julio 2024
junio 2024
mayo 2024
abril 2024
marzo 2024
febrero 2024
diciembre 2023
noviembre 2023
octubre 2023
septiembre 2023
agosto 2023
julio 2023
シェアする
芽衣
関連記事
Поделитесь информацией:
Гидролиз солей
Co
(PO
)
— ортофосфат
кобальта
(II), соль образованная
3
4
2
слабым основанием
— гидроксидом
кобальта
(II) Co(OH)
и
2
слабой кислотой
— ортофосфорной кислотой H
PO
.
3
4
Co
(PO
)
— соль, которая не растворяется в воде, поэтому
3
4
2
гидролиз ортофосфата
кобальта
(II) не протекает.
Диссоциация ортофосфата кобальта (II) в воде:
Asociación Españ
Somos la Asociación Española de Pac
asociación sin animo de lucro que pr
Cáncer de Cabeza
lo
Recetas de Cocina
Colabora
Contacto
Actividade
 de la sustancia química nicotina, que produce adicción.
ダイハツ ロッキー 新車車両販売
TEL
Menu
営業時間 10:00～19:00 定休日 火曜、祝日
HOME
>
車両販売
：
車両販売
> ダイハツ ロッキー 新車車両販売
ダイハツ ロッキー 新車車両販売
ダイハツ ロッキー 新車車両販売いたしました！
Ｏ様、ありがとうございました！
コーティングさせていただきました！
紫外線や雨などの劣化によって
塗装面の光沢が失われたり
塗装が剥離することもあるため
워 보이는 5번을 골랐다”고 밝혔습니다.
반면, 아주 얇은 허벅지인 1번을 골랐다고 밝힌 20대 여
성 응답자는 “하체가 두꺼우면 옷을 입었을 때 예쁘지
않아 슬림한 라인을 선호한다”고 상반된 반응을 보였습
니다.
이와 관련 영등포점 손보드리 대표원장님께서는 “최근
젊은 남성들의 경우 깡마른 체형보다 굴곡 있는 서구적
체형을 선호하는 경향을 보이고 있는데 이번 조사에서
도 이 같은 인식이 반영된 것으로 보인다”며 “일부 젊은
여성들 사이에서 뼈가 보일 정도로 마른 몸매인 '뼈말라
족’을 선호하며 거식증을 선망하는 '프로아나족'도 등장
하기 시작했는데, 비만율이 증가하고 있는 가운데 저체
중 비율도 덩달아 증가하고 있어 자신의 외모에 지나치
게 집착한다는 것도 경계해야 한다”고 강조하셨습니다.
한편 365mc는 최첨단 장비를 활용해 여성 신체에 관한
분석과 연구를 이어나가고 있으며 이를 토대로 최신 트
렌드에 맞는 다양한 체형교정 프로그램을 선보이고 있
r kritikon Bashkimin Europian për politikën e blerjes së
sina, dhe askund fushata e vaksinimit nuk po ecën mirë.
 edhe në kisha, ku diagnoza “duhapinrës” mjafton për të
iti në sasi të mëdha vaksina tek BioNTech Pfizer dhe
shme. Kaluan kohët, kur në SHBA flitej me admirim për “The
*****
**Work item:** Return each line of the material above in which the string "ダイハツ" appears.

**Exercise answer:**
ダイハツ ロッキー 新車車両販売
> ダイハツ ロッキー 新車車両販売
ダイハツ ロッキー 新車車両販売
ダイハツ ロッキー 新車車両販売いたしました！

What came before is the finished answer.